The Marriage Tax: Going, going, gone . . .

William S. Lear rael at
Thu Jun 25 08:30:11 PDT 1998

On Thu, June 25, 1998 at 10:45:42 (-0400) Max Sawicky writes:
>Here's a different argument I'd like to
>try out on you all:
> .... With no penalty, more savings from
>sharing accrue, so with no penalty there is
>more incentive to marry somebody with higher
>income. Since men have higher incomes, they
>will less often choose as a spouse someone with
>lower income. There will be less income mixing
>within marriage, less class mobility in society.
>I think that's bad, though clearly marriage
>should not be considered the only avenue of
>upward income mobility for women.

I find this unconvincing. First, it is true that marriages are based somewhat on income similarities, but I think this is due to social circles generally being so shaped, not on calculations that might drive people to search outside these circles.
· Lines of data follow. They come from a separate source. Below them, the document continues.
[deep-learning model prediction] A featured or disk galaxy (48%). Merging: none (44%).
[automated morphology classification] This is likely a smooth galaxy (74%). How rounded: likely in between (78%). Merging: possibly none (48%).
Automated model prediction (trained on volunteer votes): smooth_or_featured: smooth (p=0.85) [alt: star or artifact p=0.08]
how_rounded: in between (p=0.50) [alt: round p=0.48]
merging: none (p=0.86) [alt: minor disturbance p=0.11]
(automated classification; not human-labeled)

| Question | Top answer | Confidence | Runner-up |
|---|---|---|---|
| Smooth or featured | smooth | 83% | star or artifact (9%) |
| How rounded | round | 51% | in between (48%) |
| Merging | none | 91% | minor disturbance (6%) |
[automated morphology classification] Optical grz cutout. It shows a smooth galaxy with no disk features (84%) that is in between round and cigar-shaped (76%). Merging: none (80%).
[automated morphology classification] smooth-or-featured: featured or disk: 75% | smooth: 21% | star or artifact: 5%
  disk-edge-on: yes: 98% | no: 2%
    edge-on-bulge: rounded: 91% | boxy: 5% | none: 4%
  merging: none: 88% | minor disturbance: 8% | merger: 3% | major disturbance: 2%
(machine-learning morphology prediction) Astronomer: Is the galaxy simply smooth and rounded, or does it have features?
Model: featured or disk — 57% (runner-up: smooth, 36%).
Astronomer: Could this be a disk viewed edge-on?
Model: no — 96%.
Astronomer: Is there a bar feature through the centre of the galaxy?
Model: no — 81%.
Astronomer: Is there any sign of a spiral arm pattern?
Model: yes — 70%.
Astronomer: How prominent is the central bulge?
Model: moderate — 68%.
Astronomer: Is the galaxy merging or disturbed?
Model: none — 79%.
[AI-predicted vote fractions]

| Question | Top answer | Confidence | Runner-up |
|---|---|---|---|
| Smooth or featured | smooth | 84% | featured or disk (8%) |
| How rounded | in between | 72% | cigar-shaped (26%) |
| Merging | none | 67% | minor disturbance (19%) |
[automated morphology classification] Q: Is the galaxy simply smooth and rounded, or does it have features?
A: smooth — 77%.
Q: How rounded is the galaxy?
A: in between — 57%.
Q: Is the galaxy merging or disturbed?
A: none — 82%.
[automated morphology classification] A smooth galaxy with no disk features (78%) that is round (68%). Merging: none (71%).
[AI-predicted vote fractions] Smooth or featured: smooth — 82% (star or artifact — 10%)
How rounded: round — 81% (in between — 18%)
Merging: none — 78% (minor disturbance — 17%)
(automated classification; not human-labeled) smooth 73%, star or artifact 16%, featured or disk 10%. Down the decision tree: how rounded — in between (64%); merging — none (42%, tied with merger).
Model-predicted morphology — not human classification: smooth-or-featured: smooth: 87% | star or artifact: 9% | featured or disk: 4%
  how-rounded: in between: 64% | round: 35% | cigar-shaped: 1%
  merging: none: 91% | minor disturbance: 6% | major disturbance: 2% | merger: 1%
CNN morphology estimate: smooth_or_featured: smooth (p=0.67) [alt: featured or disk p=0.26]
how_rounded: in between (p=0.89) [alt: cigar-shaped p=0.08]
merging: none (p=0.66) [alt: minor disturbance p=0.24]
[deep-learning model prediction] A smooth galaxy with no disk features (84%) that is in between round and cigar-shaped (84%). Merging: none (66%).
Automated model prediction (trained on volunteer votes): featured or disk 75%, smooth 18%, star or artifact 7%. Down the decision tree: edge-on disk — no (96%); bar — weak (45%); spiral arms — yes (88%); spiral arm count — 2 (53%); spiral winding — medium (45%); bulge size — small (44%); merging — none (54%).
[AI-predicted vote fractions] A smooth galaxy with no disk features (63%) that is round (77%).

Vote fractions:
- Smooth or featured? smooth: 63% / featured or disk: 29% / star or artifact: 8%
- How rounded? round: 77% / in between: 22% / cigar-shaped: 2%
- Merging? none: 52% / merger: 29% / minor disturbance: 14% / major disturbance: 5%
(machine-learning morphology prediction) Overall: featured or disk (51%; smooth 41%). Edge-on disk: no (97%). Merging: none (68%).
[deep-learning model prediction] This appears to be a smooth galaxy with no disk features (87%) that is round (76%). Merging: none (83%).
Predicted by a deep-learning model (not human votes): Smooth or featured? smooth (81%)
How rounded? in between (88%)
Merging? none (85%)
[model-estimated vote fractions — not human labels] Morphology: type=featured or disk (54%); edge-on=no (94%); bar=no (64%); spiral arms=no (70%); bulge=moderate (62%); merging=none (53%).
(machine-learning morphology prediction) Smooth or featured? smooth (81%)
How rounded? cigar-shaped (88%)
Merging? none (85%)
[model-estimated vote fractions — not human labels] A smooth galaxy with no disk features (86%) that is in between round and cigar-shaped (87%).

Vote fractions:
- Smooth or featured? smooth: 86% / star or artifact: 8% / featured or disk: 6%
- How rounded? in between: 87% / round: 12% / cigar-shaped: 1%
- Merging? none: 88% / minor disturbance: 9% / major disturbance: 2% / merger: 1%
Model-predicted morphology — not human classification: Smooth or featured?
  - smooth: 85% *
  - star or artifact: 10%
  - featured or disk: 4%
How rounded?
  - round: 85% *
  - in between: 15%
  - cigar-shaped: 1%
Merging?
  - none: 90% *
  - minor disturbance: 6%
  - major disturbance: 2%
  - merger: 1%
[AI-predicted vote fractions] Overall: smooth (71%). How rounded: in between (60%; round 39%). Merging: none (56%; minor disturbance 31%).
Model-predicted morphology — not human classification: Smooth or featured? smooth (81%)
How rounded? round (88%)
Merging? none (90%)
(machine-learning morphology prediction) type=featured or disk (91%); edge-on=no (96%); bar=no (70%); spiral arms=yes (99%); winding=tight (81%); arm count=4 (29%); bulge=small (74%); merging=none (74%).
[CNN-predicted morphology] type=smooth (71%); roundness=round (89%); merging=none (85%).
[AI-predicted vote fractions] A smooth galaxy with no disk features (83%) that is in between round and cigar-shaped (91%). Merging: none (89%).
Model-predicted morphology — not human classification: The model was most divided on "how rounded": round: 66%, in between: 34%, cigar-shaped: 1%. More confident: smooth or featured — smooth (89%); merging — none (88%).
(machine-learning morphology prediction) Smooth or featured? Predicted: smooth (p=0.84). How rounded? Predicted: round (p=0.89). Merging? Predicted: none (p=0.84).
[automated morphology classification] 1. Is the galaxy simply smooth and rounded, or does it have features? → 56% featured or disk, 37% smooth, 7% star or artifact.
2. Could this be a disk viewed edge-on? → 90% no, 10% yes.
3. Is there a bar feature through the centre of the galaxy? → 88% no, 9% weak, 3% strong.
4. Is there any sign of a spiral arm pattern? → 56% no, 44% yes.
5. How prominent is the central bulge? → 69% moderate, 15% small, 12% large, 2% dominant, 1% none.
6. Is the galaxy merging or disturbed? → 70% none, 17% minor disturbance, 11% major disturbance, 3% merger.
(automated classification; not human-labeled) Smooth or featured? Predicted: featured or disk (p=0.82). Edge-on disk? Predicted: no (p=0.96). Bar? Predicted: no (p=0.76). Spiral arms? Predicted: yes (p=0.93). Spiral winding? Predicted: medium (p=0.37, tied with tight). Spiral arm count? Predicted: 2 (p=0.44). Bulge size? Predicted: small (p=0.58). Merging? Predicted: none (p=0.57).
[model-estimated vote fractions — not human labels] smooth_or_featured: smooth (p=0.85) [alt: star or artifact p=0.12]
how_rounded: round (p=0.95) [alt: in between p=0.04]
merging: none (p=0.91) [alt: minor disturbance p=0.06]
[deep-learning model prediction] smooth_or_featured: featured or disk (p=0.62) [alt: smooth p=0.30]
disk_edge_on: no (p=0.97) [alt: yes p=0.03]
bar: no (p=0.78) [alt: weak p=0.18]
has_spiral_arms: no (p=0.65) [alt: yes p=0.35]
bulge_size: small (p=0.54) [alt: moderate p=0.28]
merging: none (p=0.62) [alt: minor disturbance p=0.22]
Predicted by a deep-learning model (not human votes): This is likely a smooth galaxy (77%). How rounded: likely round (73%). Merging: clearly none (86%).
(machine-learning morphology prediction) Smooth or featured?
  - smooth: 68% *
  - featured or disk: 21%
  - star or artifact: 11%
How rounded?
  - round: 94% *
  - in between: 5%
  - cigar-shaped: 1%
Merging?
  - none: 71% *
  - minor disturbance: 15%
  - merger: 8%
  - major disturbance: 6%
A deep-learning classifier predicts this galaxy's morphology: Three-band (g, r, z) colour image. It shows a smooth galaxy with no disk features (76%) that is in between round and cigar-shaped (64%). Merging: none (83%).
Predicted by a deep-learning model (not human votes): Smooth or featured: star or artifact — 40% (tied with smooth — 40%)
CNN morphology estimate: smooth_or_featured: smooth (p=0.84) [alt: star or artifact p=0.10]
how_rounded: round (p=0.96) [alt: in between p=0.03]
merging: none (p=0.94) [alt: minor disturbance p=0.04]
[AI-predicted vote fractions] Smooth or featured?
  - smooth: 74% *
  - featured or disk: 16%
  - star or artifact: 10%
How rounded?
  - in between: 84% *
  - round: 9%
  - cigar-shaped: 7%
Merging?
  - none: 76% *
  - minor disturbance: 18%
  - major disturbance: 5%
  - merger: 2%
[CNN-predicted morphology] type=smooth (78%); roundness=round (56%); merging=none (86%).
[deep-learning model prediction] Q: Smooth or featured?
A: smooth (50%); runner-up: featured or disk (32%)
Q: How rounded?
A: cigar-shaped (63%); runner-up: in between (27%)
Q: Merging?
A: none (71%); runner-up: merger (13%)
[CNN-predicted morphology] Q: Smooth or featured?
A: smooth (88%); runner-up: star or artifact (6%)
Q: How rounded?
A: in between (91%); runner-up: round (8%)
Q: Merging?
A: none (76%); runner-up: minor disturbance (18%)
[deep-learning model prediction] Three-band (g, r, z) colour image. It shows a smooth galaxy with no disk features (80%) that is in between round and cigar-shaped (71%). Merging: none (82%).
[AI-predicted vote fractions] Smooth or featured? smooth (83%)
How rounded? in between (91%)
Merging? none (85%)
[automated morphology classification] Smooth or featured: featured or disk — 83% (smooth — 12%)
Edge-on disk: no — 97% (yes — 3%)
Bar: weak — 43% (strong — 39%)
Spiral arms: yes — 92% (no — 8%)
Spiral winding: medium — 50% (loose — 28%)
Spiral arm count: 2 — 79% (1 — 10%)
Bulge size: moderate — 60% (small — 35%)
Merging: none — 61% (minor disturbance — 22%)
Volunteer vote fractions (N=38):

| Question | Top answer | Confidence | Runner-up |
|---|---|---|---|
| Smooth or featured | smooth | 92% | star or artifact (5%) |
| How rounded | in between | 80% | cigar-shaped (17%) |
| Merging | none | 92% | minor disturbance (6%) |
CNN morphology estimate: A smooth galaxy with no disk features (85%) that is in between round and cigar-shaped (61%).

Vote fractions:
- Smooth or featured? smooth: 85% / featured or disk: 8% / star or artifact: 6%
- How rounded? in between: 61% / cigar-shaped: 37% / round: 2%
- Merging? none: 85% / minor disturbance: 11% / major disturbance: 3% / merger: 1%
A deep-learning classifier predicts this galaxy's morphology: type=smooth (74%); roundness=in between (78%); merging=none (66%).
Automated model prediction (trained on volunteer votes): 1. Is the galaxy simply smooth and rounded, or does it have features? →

Since the tax change is not affecting the class makeup of social circles, I don't see any reason for less income mixing within marriage.

Second, even if your calculus of marital choice were correct, it doesn't seem to me that the income changes from the tax changes would be either very great or terribly salient to people considering marriage; I would like to see the salience of partner's income compared to other characteristics, and more importantly the salience of tax laws as they affect choice.